Aldo Richins

No. 6, 5
- Position: Wingback

Personal information
- Born: November 2, 1910 Colonia Díaz, Mexico
- Died: April 19, 1995 (aged 84) Midvale, Utah, U.S.
- Listed height: 5 ft 9 in (1.75 m)
- Listed weight: 188 lb (85 kg)

Career information
- High school: West (Salt Lake City, Utah, U.S.)
- College: Utah

Career history
- Detroit Lions (1935); Salt Lake Seagulls (1936);
- Stats at Pro Football Reference

= Aldo Richins =

American football player (1910–1995)

Aldo Osborn "Al" Richins (November 2, 1910 – April 19, 1995) was a Mexican-American professional football wingback who played one season with the Detroit Lions of the National Football League (NFL). He is distinguished as being the first Mexican to play in the NFL.

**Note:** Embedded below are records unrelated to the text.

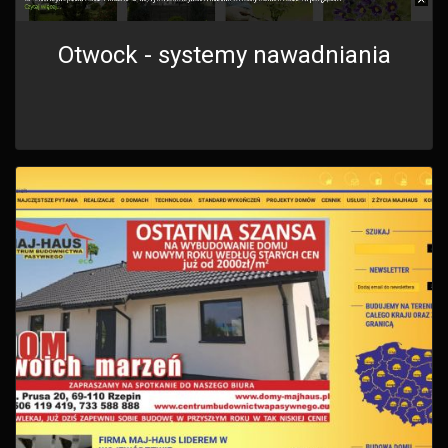
Otwock - systemy nawadniania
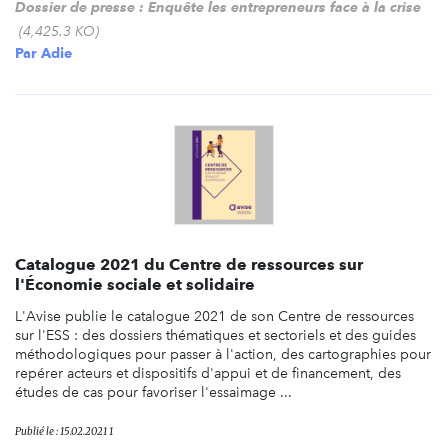
Dossier de presse : Enquête les entrepreneurs face à la crise
(4,425.3 KO)
Par
Adie
Catalogue 2021 du Centre de ressources sur
l'Économie sociale et solidaire
L'Avise publie le catalogue 2021 de son Centre de ressources
sur l'ESS : des dossiers thématiques et sectoriels et des guides
méthodologiques pour passer à l'action, des cartographies pour
repérer acteurs et dispositifs d'appui et de financement, des
études de cas pour favoriser l'essaimage ...
Publié le : 15.02.2021 1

==Early life and college==
Aldo Osborn was born on November 2, 1910, in Colonia Díaz, Mexico. He attended West High School in Salt Lake City, Utah, participating in football, baseball, basketball, and track. He received "Athlete of the Year" honors in 1929. He was later inducted into the West High School "Hall of Fame.

Richins played college football for the Utah Utes of the University of Utah, and was a three-year letterman from 1932 to 1934. He received the school's most outstanding athlete of the year award in 1934.

==Professional career==
In September 1935, he signed with the Detroit Lions of the National Football League. He played in one game for the Lions during the 1935 season before being released.

In 1946 at 36 years old, he played for the Salt Lake Seagulls of the Pacific Coast Football League. He attempted one extra point that year.

==Personal life==
After football, he worked for the Salt Lake County Sheriff's Office for eight years. He later owned a motel and a restaurant. He died on April 19, 1995, in Midvale, Utah.